#### Exercise description
Show, from the entries below, every line in which "ring" appears.

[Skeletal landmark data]
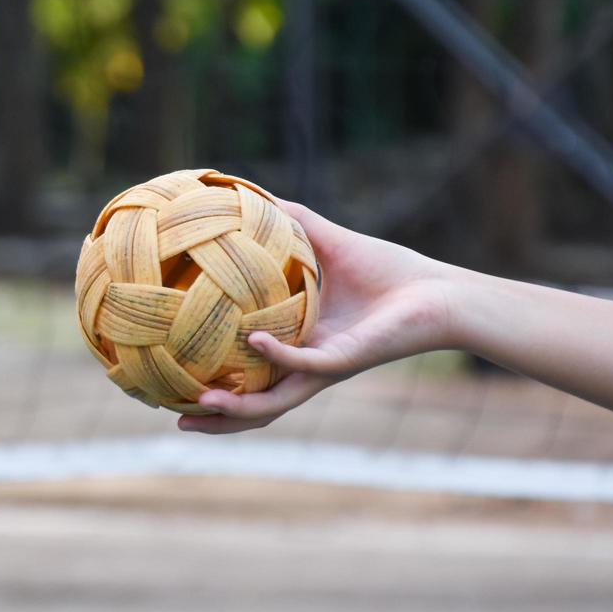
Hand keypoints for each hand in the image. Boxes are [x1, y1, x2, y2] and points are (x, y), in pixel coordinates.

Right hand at [178, 201, 457, 434]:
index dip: (214, 387)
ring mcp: (324, 368)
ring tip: (200, 403)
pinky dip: (278, 357)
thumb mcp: (325, 241)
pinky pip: (305, 365)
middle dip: (216, 420)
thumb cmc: (387, 271)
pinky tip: (254, 342)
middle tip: (175, 420)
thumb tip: (244, 191)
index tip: (175, 385)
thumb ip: (287, 219)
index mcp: (297, 347)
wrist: (437, 293)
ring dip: (236, 410)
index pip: (248, 378)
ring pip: (273, 402)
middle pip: (253, 405)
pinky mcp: (345, 360)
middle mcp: (306, 368)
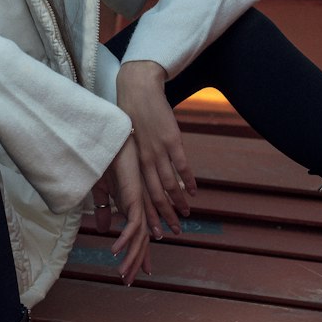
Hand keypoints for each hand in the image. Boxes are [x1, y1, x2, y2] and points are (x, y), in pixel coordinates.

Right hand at [91, 134, 151, 284]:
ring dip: (131, 256)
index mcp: (131, 207)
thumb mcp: (101, 193)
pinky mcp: (134, 198)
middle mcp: (137, 207)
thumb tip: (104, 230)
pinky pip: (133, 224)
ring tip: (122, 273)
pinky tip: (115, 249)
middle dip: (136, 261)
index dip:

#### Answer area
ring mcp: (324, 368)
ring tip: (200, 403)
ring dip: (236, 410)
ring pip: (273, 402)
ring dip: (131, 256)
ring tip: (122, 273)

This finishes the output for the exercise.